Спустя какое-то время так же, не разнимая рук, мы вошли к Коваленским, и Даниил сказал:

— Мы теперь вместе.

Александр Викторович взволнованно спросил:

— Совсем? Без всяких осложнений?

Он имел в виду, конечно, Сережу и Татьяну Владимировну. Но для нас на свете уже не было ничего и никого. Все окружавшее нас исчезло. Были — только мы двое, не разнимавшие рук, мы сказали:

— Ничего. Ни у кого. Ни с кем. Никаких осложнений. Никаких половинчатых решений. Мы вместе.

Тогда же все было сказано Татьяне Владимировне. Можно упрекнуть и меня, и Даниила в жестокости, в том, как мы рвали со всеми. Но это было то, что называют судьбой. Было четкое осознание, что все надо отметать. Переступать через все. Наша дорога — взявшись за руки, вдвоем идти навстречу всему, что нас встретит. А встретило нас многое. И очень страшное. И огромное счастье. А это счастье бывает только у людей, которые действительно поняли, что должны быть друг с другом и разделить все, что жизнь принесет.

Потом Даниил вернулся на фронт.

Удивительное дело, но Сережа, несмотря на уже довольно прочные отношения с Наташей, очень тяжело переживал мой уход. Он попал в психиатрическую клинику на Девичьем поле, и мы с Наташей ездили к нему по очереди.

Я жила ожиданием Даниила. Единственное, что хорошо помню из того времени, — это «Гамлета». Я начала с увлечением работать над эскизами к спектаклю, который, естественно, мне никто не заказывал и никогда бы не заказал. Это было решение всего спектакля: замок, сложенный из серых камней, на стенах — ковры, но мало. Очень немного мебели. Иногда кресло, если нужно, чтобы оно «играло». Весь упор был на актере, на костюме. Костюмы, как и цветовые элементы декораций, были очень сдержанных цветов: черные, белые, тускло-красные, оливково-зеленые. На одном из эскизов Гамлет и Офелия стояли на фоне двух узких окон, за которыми сверкала серебряная Дания — таким бывает сияние моря в северных странах. Гамлет — в черном, Офелия — в черно-белом с длинными, светлыми, совершенно прямыми волосами. Я вообще не люблю локонов и завитушек у героинь. На другом эскизе Гамлет распахивал дверь, за которой так же сияли серебряная Дания, далекое море, может быть, туман — все серебристо-белое. Я была очень увлечена этой работой. Писала ночами напролет, потому что днем ездила к Сереже в больницу и еще зарабатывала преподаванием в студии. Этими же ночами писала и письма Даниилу.

# ЗАДАНИЕ
Какие цвета были у костюмов на эскизах к «Гамлету», описанных в тексте? Ответьте, пожалуйста, одним предложением. Записи для работы с текстом не нужны.

[Записи из набора данных]

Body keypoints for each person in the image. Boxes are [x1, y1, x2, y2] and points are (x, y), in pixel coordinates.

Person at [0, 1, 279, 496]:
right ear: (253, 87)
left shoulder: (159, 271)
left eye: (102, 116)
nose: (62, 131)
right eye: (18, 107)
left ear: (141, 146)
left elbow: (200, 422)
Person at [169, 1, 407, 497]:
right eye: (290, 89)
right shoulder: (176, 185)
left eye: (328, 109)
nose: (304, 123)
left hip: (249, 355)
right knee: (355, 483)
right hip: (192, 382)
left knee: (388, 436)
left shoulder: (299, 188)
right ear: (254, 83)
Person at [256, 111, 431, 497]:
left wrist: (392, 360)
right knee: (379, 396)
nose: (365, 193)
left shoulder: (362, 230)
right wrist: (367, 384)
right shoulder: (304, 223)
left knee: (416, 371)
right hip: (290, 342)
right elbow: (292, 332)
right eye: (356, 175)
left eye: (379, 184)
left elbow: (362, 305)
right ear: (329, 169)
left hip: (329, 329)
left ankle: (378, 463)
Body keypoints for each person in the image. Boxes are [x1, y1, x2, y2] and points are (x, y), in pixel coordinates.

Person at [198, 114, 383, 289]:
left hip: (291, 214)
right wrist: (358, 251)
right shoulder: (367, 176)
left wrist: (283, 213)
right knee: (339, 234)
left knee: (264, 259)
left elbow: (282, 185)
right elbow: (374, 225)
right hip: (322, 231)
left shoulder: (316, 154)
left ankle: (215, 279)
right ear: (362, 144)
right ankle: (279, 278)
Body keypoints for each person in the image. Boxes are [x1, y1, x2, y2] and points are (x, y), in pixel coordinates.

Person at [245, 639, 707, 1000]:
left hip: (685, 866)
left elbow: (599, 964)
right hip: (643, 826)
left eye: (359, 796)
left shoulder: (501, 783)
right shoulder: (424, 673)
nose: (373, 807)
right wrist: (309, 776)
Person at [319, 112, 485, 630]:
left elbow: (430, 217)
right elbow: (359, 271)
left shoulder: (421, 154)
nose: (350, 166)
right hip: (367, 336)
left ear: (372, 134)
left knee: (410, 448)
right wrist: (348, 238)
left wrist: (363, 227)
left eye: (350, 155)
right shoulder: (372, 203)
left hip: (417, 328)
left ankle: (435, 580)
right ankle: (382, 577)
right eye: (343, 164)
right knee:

# РЕЗУЛЬТАТ ЗАДАНИЯ
Костюмы были очень сдержанных цветов: черные, белые, тускло-красные, оливково-зеленые.